When the scientists then used genetic and viral techniques to activate vGlut2+ neurons in the basal forebrain of experimental mice, they found that the animals’ feeding behavior changed. They stopped eating, and within a couple of weeks starved to death. Weight loss was evident within four or five days. “Experimental animals rapidly lost 30% of their initial body weight as food intake ceased, eventually leading to starvation and death within 9–12 days after viral injection,” the authors wrote. A battery of tests confirmed that the weight loss wasn’t due to any metabolic dysfunction. There were no changes to pituitary or circulating thyroid hormones, or to levels of glucose or insulin, and leptin levels were no different between the experimental and control groups, so leptin signaling wasn’t involved in the weight loss or reduced food intake. Rather, the animals lost weight because vGlut2BFneuron stimulation effectively instructed them to stop eating. “They did not eat even when they were hungry, which we found remarkable because animals are compelled to eat to survive,” Patel said.
The finding that activation of food-responsive vGlut2BFneurons switched off feeding and led to starvation was “intriguing”, given that food odors are commonly considered to be positive stimuli, the researchers pointed out. Further experiments showed that the vGlut2+ basal forebrain neurons were more strongly responsive to naturally aversive odors than they were to food or control stimuli, which triggered food avoidance behavior in mice. “It seemed that the animals were afraid of food,” Patel continued “Even though they were hungry, they avoided locations where food was placed.”
By labeling neurons the team showed that the basal forebrain vGlut2+ excitatory neurons sent out projections to the lateral hypothalamus (LH), creating a direct, functional link between the BF and this area of the hypothalamus, which is a known feeding control center. Using optogenetic techniques the researchers then demonstrated that activating the vGlut2BFneuron projections in the lateral hypothalamus of experimental animals had the same effect as activating the vGlut2BFneurons, triggering reduced food intake and food avoidance, even after a period of fasting.
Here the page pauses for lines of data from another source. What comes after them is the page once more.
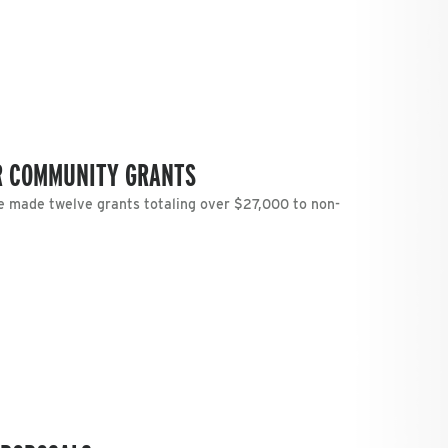
R COMMUNITY GRANTS
 made twelve grants totaling over $27,000 to non-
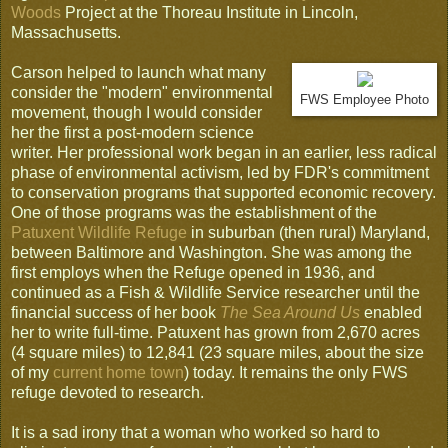
Woods
Project at the Thoreau Institute in Lincoln,
Massachusetts.
Carson helped to launch what many
consider the "modern" environmental
FWS Employee Photo
movement, though I would consider
her the first a post-modern science
writer. Her professional work began in an earlier, less radical
phase of environmental activism, led by FDR's commitment
to conservation programs that supported economic recovery.
One of those programs was the establishment of the
Patuxent Wildlife Refuge
in suburban (then rural) Maryland,
between Baltimore and Washington. She was among the
first employs when the Refuge opened in 1936, and
continued as a Fish & Wildlife Service researcher until the
financial success of her book
The Sea Around Us
enabled
her to write full-time. Patuxent has grown from 2,670 acres
(4 square miles) to 12,841 (23 square miles, about the size
of my
current home town
) today. It remains the only FWS
refuge devoted to research.
It is a sad irony that a woman who worked so hard to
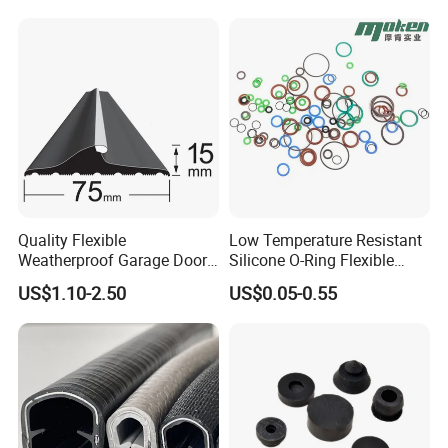
Rubber Extrusion Profile
Quality Flexible
Low Temperature Resistant
Weatherproof Garage Door
Silicone O-Ring Flexible
Sealing Accessory PVC
Rubber O Ring for
US$1.10-2.50
US$0.05-0.55
Garage Door Seal Strip
Refrigeration Equipment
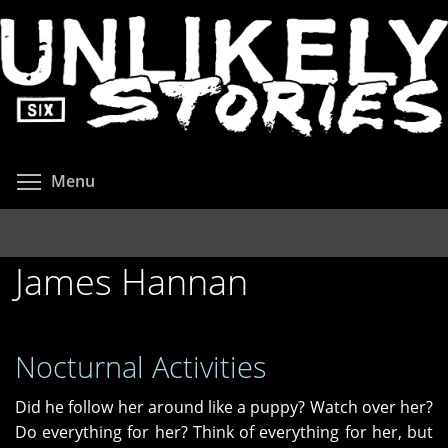
Skip
to
main
content
Toggle menu visibility
Menu
James Hannan
Nocturnal Activities
Did he follow her around like a puppy? Watch over her?
Do everything for her? Think of everything for her, but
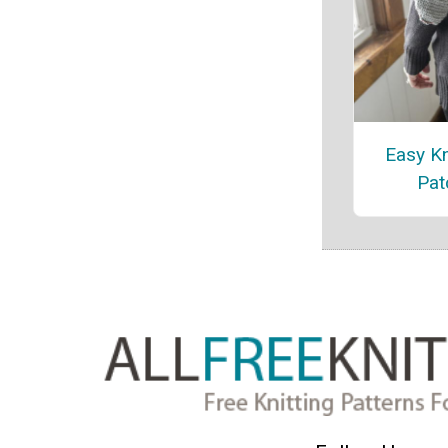
Easy Kn
Pat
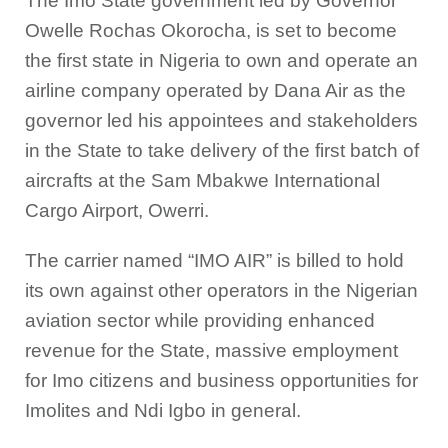
The Imo State government led by Governor
Owelle Rochas Okorocha, is set to become
the first state in Nigeria to own and operate an
airline company operated by Dana Air as the
governor led his appointees and stakeholders
in the State to take delivery of the first batch of
aircrafts at the Sam Mbakwe International
Cargo Airport, Owerri.
The carrier named “IMO AIR” is billed to hold
its own against other operators in the Nigerian
aviation sector while providing enhanced
revenue for the State, massive employment
for Imo citizens and business opportunities for
Imolites and Ndi Igbo in general.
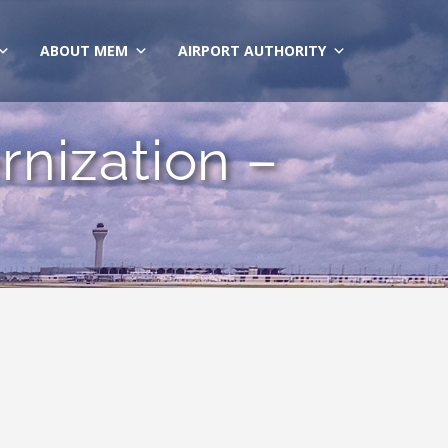
ABOUT MEM
AIRPORT AUTHORITY
nization –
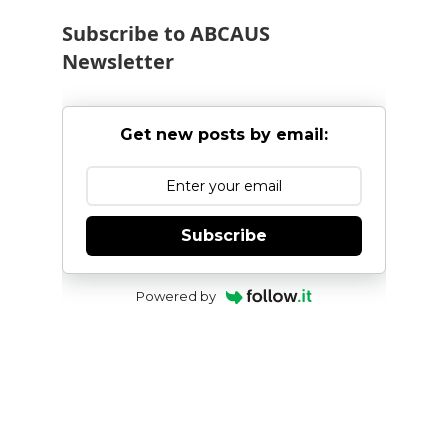
Subscribe to ABCAUS
Newsletter
Get new posts by email:
Subscribe
Powered by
Optogenetic stimulation of either the vGlut2BFneurons or their LH projections also triggered avoidance of food odors. “We also found that a subset of these excitatory neurons responded to food-related odors, and an even larger portion of them responded to odors associated with aversive and/or spoiled food odorants,” the authors wrote. “Collectively, these data suggest that the induced hypophagia elicited by targeted activation of vGlut2BFneurons or their projections to LH, may be attributed to a circuit-specific food avoidance.”
“We have identified a brain circuit driven by vGlut2+ neurons in the basal forebrain that suppresses appetite when it’s active and stimulates feeding behavior when it’s inactive,” Patel said. “We also determined that this circuit, which is formed by just a couple of thousand neurons involved in perceiving the outside world, connects with and overrides feeding behaviors regulated by the hypothalamus.”
The researchers suggest that their data further add to growing evidence that the basal forebrain acts as a key integrator of multiple sensory stimuli. “Notably, these findings reveal a previously unknown circuit that links cholinergic signaling in the basal forebrain to feeding behavior, appetite suppression, and food avoidance,” they concluded. “In the future, it will be important to uncover potential functions of this circuit in behaviors associated with nicotine-mediated appetite suppression, addiction, and/or learned food aversion associated with eating disorders.”